* WHAT IS NEEDED:
Transcribe the lines in the records below, starting at the line that contains "Цоколь Е27, спираль" and ending at the line that contains "Цоколь Е14, Е27, цилиндр", both included. Reproduce each line without any change.

* EXCERPTED DATA:

● ● ●

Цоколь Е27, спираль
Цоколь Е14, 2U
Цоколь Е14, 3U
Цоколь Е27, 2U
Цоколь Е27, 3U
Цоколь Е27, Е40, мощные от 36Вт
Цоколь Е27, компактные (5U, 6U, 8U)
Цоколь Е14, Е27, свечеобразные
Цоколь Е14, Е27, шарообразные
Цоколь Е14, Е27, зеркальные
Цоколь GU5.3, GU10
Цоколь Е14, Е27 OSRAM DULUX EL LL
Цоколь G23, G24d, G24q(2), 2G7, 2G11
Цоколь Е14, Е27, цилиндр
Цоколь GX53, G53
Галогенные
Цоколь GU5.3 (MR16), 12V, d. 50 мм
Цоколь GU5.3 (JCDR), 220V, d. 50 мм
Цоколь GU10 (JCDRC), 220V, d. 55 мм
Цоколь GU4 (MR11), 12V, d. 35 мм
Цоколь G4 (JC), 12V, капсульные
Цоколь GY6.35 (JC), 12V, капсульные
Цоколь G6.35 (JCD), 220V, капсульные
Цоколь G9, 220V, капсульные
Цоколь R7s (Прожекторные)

● ● ●

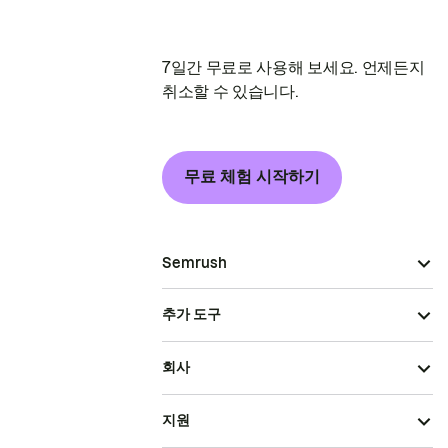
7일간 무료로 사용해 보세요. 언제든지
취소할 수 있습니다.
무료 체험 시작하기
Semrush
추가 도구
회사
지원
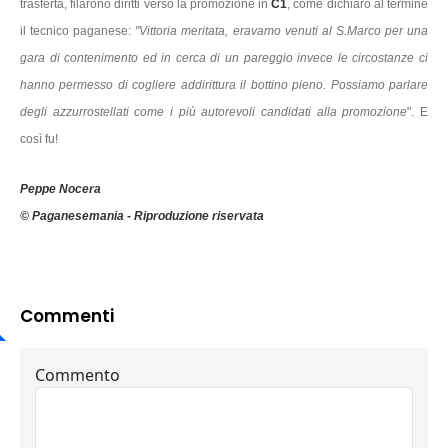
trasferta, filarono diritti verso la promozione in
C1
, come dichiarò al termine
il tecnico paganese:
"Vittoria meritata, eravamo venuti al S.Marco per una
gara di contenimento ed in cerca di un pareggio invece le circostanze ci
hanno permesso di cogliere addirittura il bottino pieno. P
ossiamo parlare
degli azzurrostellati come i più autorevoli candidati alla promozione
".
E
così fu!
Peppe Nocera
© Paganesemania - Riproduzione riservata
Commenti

● ● ●

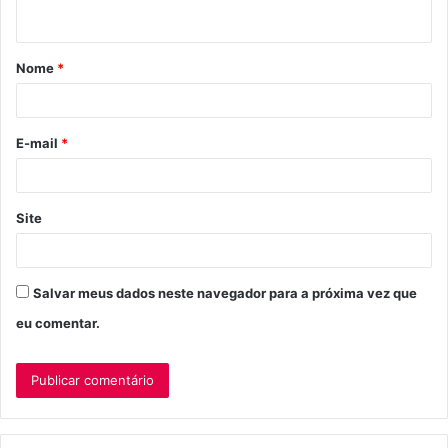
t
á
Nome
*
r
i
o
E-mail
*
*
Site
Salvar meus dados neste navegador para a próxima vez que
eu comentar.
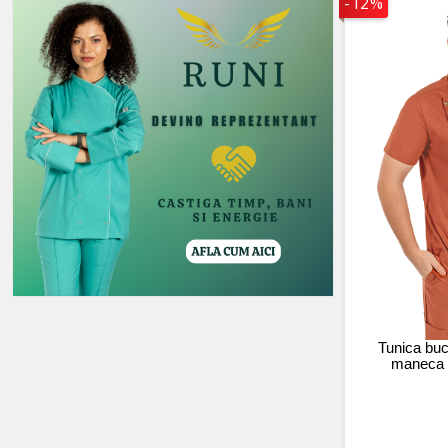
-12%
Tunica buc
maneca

● ● ●

* PROBLEM SOLUTION:
Цоколь Е27, спираль
Цоколь Е14, 2U
Цоколь Е14, 3U
Цоколь Е27, 2U
Цоколь Е27, 3U
Цоколь Е27, Е40, мощные от 36Вт
Цоколь Е27, компактные (5U, 6U, 8U)
Цоколь Е14, Е27, свечеобразные
Цоколь Е14, Е27, шарообразные
Цоколь Е14, Е27, зеркальные
Цоколь GU5.3, GU10
Цоколь Е14, Е27 OSRAM DULUX EL LL
Цоколь G23, G24d, G24q(2), 2G7, 2G11
Цоколь Е14, Е27, цилиндр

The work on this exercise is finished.